• DATA FOR THIS EXERCISE
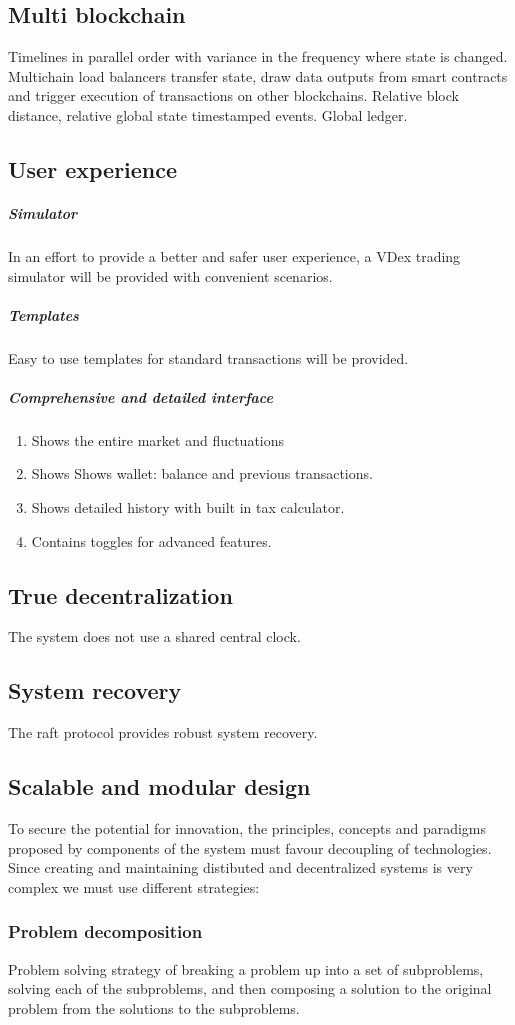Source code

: \documentclass[]{article}
\begin{document}
	\subsection{Multi blockchain}
	Timelines in parallel order with variance in the frequency where state is changed.
	Multichain load balancers transfer state, draw data outputs from smart contracts and 
	trigger execution of transactions on other blockchains. 
	Relative block distance, relative global state timestamped events.
	Global ledger.
		
	\subsection{User experience}
	\subparagraph{Simulator}
	In an effort to provide a better and safer user experience, 
	a VDex trading simulator will be provided with convenient scenarios.
	\subparagraph{Templates}
	Easy to use templates for standard transactions will be provided.
	\subparagraph{Comprehensive and detailed interface}
	\begin{enumerate}
		\item Shows the entire market and fluctuations
		\item Shows Shows wallet: balance and previous transactions.
		\item Shows detailed history with built in tax calculator.
		\item Contains toggles for advanced features.		 
	\end{enumerate}
	
	\subsection{True decentralization}
	The system does not use a shared central clock.
	\subsection{System recovery}
	The raft protocol provides robust system recovery.

	\subsection{Scalable and modular design}
	To secure the potential for innovation, the principles, 
	concepts and paradigms proposed by components of the system
	must favour decoupling of technologies. 
	Since creating and maintaining distibuted and decentralized systems
	is very complex we must use different strategies: 
	\subsubsection{Problem decomposition}
	Problem solving strategy of breaking a problem up into a set of subproblems, solving each of the subproblems, and then composing a solution to the original problem from the solutions to the subproblems.
\end{document}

• THE PROBLEM
Find the line with "trigger execution of" in the entries above. Retype it and each line after it, exactly, through the line with "a VDex trading", and stop there.

• SOLVED EXERCISE
	trigger execution of transactions on other blockchains. 
	Relative block distance, relative global state timestamped events.
	Global ledger.
		
	\subsection{User experience}
	\subparagraph{Simulator}
	In an effort to provide a better and safer user experience, 
	a VDex trading simulator will be provided with convenient scenarios.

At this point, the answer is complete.